Here, the defendant was originally sentenced on November 8, 2005, C.R. 51, and a judgment issued on November 17, 2005, C.R. 52. That judgment is still the judgment for all purposes in this case. By its own terms, § 3582(b) makes clear that a resentencing under §3582(c) does not affect the finality of the original judgment:

(b) Effect of finality of judgment.--Notwithstanding the fact that a sentence to imprisonment can subsequently be--

(1) modified pursuant to the provisions of subsection (c);

. . . a judgment of conviction that includes such a sentence constitutes a final judgment for all other purposes.

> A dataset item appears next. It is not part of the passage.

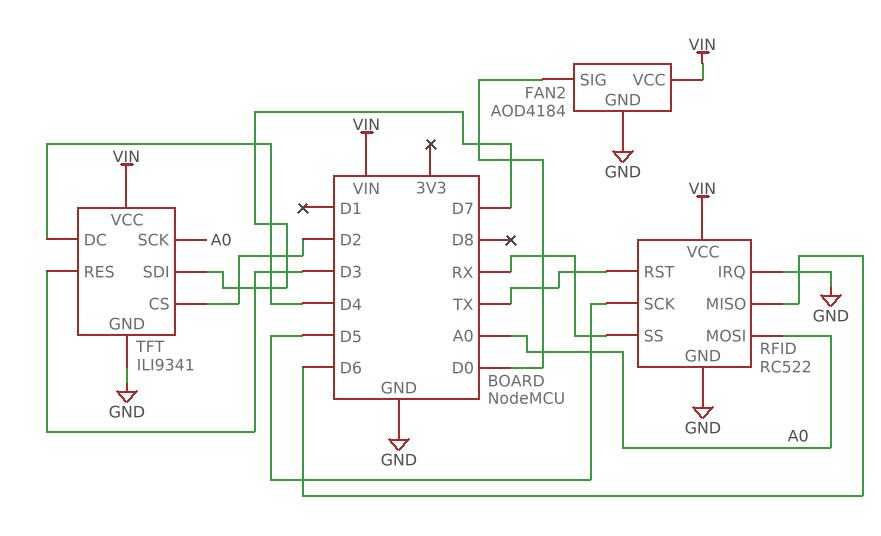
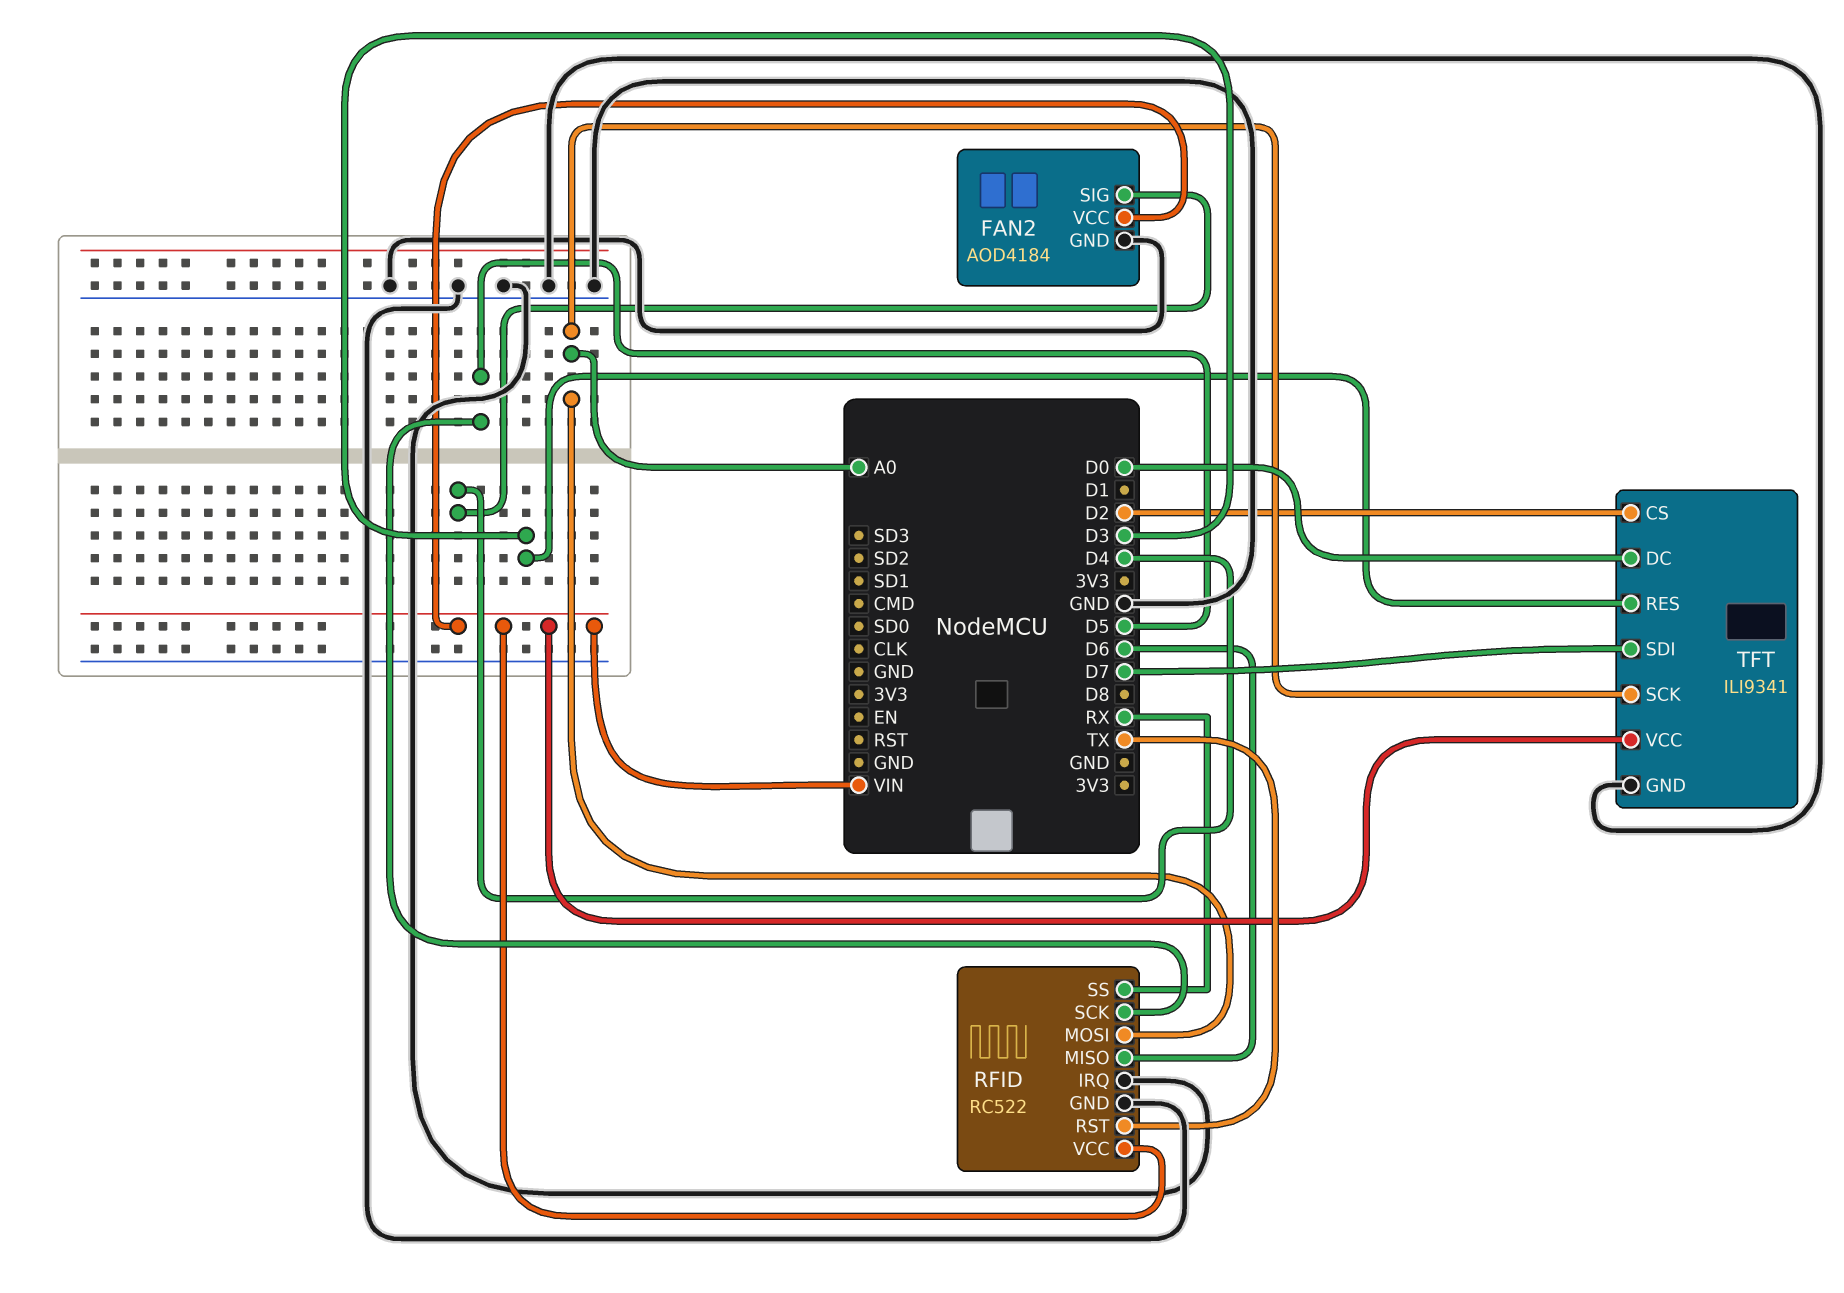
FAN2 pin SIG: D0 -> D4
TFT pin DC: D4 -> D0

18 U.S.C.A. § 3582(b) (emphasis added). In other words, the original judgment in this case is the "final judgment for all other purposes," regardless of a later change to the sentence under §3582(c). Id. "[A] sentencing adjustment undertaken pursuant to Section 3582(c)(2) does not constitute a de novo resentencing." United States v. Bravo, 203 F.3d 778, 781 (11th Cir. 2000). "[A]ll original sentencing determinations remain unchanged with the sole exception of the guideline range that has been amended since the original sentencing." Id.; see also United States v. Schwartz, 274 F.3d 1220, 1223-24 (9th Cir. 2001) (under § 3582(b), a Rule 35(b) reduction in sentence does not affect finality of judgment); cf. Sanders v. Johnston, 165 F.2d 736, 737 (9th Cir. 1948) (written "recital in the judgment would be prima facie evidence that the steps set forth therein actually took place, but it does not follow that a failure to make such a recital in the written judgment nullifies steps which did in fact occur."). Therefore, the government agrees with the defense that the court's order of July 25, 2008 was final and appealable. Defense Opposition at 5:20-21.

Following the entry of an order granting or denying a Section 3583(c) motion, courts in the Sacramento Division of the Eastern District of California typically issue an "Order Regarding Motion for Sentence Reduction Pursuant to 18 U.S.C. 3582(c)(2)." (An example from another case is attached as Government Exhibit 1.) Regardless of the administrative purpose that such an order might serve, that order contains no additional language which would to give effect to the court's order signed July 25, 2008, which ordered reduced the defendant's term of imprisonment and provided that all other terms of the judgment remain in effect. C.R. 56. Thus, it is immaterial that no such additional order was entered in this case.

The Ninth Circuit has previously given great weight to the importance of finality in sentencing in a similar context, holding that Rule 35 corrections to clearly erroneous sentences must be made within seven days of oral pronouncement of the sentence, not the issuance of a written judgment. United States v. Aguirre, 214 F.3d 1122, 1125-26 (9th Cir. 2000). A contrary rule, the court noted, "could simply delay the ministerial task of filing a judgment, thereby providing the court an indefinite period of time in which to change its mind about the sentence." Id. at 1126 (Citation omitted).

Conclusion

In light of the foregoing, the government concludes that the court lacks jurisdiction to correct the legally erroneous stipulation that was approved on July 25, 2008. Therefore, the government withdraws its March 19, 2009 motion for vacatur and leave to withdraw from stipulation. The government also moves that the court's order of April 1, 2009 be vacated.

DATED: April 24, 2009

LAWRENCE G. BROWN Acting United States Attorney

DANIEL S. McCONKIE Assistant U.S. Attorney

ORDER

For the foregoing reasons, the court finds that it lacks jurisdiction to vacate the order signed July 25, 2008. Accordingly,

IT IS HEREBY ORDERED GRANTING the defendant's motion to reconsider, filed April 1, 2009.

IT IS FURTHER ORDERED VACATING the Order of April 1, 2009.